How Does Cooking Affect Spice Flavor?

As you know, timing is everything when preparing a meal. The same holds true for spicing, that is, when you spice has an effect on the intensity of the flavor. Depending on the spice, cooking can increase potency, as you may have discovered when adding cayenne to your simmering spaghetti sauce. Or the flavor may not be as strong as you thought it would be. This is particularly apparent when adding herbs that are cooked over a long period of time, whether in a sauce or slow cooking in a crock pot.

Flavorings can be tricky when they come into contact with heat. Heat both enhances and destroys flavors, because heat allows essential oils to escape. The beauty of a crock pot is that slow cooking allows for the best results when using spices in a meal. The covered pot keeps moisture and steaming flavors and oils from escaping, and it allows the spices to permeate the foods in the pot. Using a microwave, on the other hand, may not allow for flavor release, especially in some herbs.

Common sense tells us that the baking spices, such as allspice, anise, cardamom, cinnamon, cloves, ginger, mace, nutmeg and mint can be added at the beginning of baking. All hold up for both short term and long term baking periods, whether for a batch of cookies or a sheet cake. They also work well in sauces that need to simmer, although nutmeg is often shaken over an item after it has been served.
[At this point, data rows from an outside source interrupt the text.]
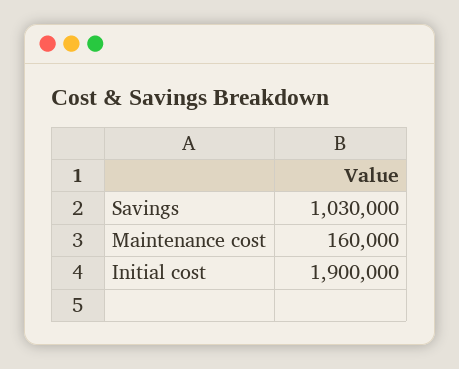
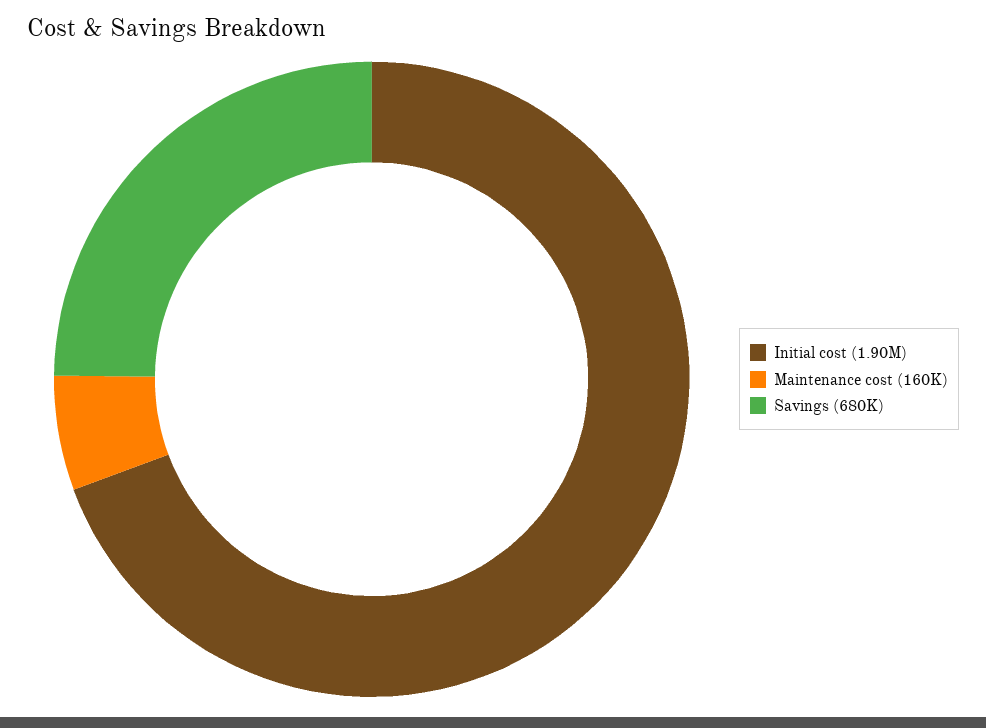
  {
-   "Savings": 1030000,
+   "Savings": 680000,
    "Maintenance cost": 160000,
    "Initial cost": 1900000
  }

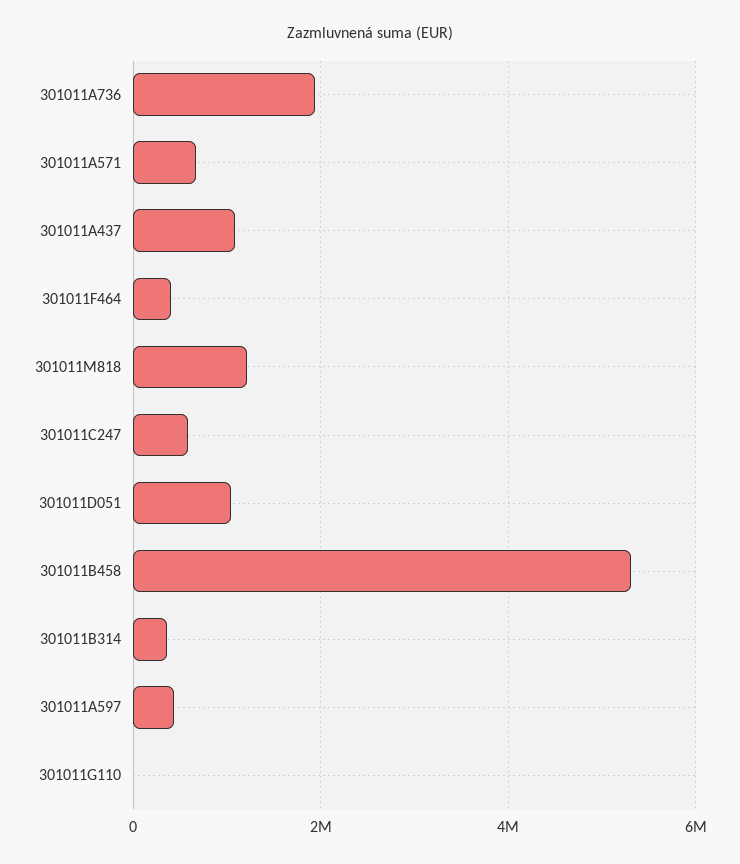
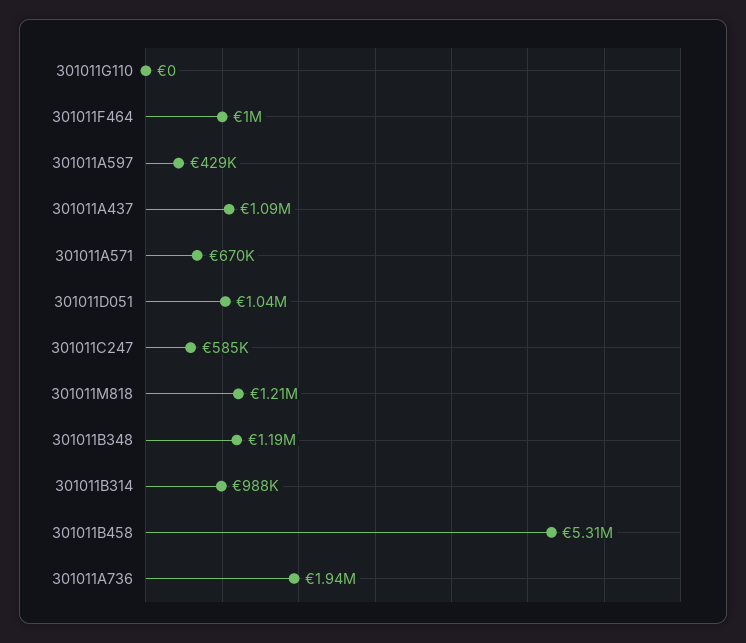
  {
    "301011A736": 1940000,
    "301011A571": 670000,
    "301011A437": 1090000,
-   "301011F464": 400000,
+   "301011F464": 1000000,
    "301011M818": 1210000,
    "301011C247": 585000,
    "301011D051": 1040000,
    "301011B458": 5310000,
-   "301011B314": 400000,
+   "301011B314": 988000,
    "301011A597": 429000,
-   "301011G110": 0
+   "301011G110": 0,
+   "301011B348": 1190000
  }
Cinnamon, as well as rosemary, will wreak havoc for those using yeast recipes and both are considered yeast inhibitors. Caraway seed has a tendency to turn bitter with prolonged cooking and turmeric can be bitter if burned.
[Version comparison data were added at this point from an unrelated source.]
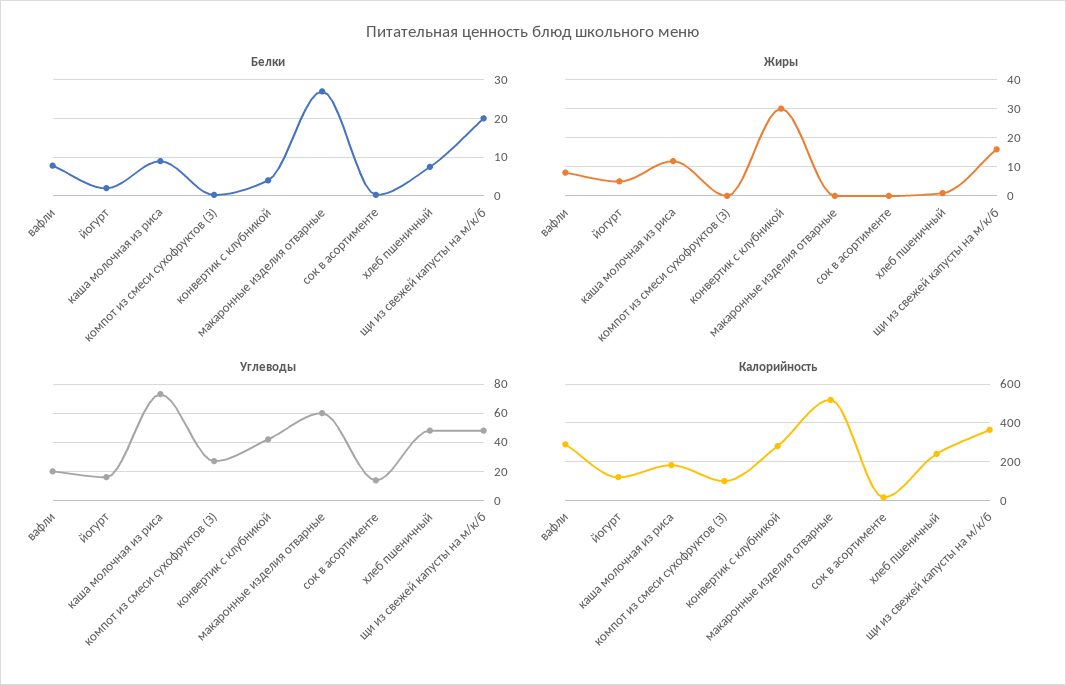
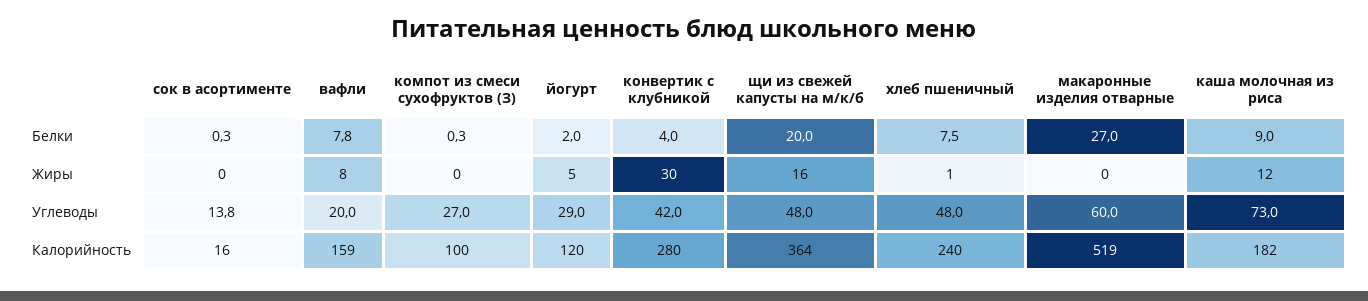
  {
    "Белки": {
      "вафли": 7.8,
      "йогурт": 2,
      "каша молочная из риса": 9,
      "компот из смеси сухофруктов (З)": 0.3,
      "конвертик с клубникой": 4,
      "макаронные изделия отварные": 27,
      "сок в асортименте": 0.3,
      "хлеб пшеничный": 7.5,
      "щи из свежей капусты на м/к/б": 20
    },
    "Жиры": {
      "вафли": 8,
      "йогурт": 5,
      "каша молочная из риса": 12,
      "компот из смеси сухофруктов (З)": 0,
      "конвертик с клубникой": 30,
      "макаронные изделия отварные": 0,
      "сок в асортименте": 0,
      "хлеб пшеничный": 1,
      "щи из свежей капусты на м/к/б": 16
    },
    "Углеводы": {
      "вафли": 20,
-     "йогурт": 15,
+     "йогурт": 29,
      "каша молочная из риса": 73,
      "компот из смеси сухофруктов (З)": 27,
      "конвертик с клубникой": 42,
      "макаронные изделия отварные": 60,
      "сок в асортименте": 13.8,
      "хлеб пшеничный": 48,
      "щи из свежей капусты на м/к/б": 48
    },
    "Калорийность": {
-     "вафли": 300,
+     "вафли": 159,
      "йогурт": 120,
      "каша молочная из риса": 182,
      "компот из смеси сухофруктов (З)": 100,
      "конвертик с клубникой": 280,
      "макаронные изделия отварные": 519,
      "сок в асортименте": 16,
      "хлеб пшеничный": 240,
      "щи из свежей капусты на м/к/б": 364
    }
  }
Most herbs tend to be a little more delicate when it comes to cooking. Their flavors seem to cook out of a sauce much more quickly. Herbs include basil, chervil, chives, cilantro, coriander, dill (the seeds can handle cooking longer than the leaves), lemon grass, parsley (flat leaf or Italian is better for cooking), sage, tarragon and marjoram. In fact, marjoram is often sprinkled over a soup after serving and isn’t cooked at all.

The exception to these herbs is the hardy bay leaf, which holds up very well in a crock pot or stew. Oregano can be added at the beginning of cooking (if cooking less than an hour) and so can thyme. Often sustainability of an herb’s flavor has as much to do with the temperature at which it is being cooked, as with the length of cooking.

Onions and their relatives can handle prolonged simmering at low temperatures, but are better added toward the end of cooking. Leeks are the exception. Garlic may become bitter if overcooked. The milder shallot can hold up well, but will become bitter if browned.

Peppercorns and hot peppers are best added at the end, as they become more potent as they cook. This includes chili powder and Szechuan peppers. Here paprika is the exception and it can be added at the beginning of cooking. Mustard is often added at the end of cooking and is best if not brought to a boil.

Sometimes not cooking has an effect on flavor. Many of the herbs mentioned above are used in salads. Cold, uncooked foods such as potato salad or cucumbers can absorb flavor, so you can be more generous with your seasonings and add them early in the preparation. Freezing foods can destroy flavors outright, so you may have to re-spice after reheating.

Once again much of the cooking process depends on how long and how hot you cook your food. It also has a lot to do with how you like your food to taste. My Midwestern relatives can’t handle the hot peppers like we Southwesterners can, and I can’t use cayenne in their presence. As you can see, spicing is not objective, nor is it an exact science. But that shouldn’t prevent you from playing the mad scientist and delving into hands-on experimentation.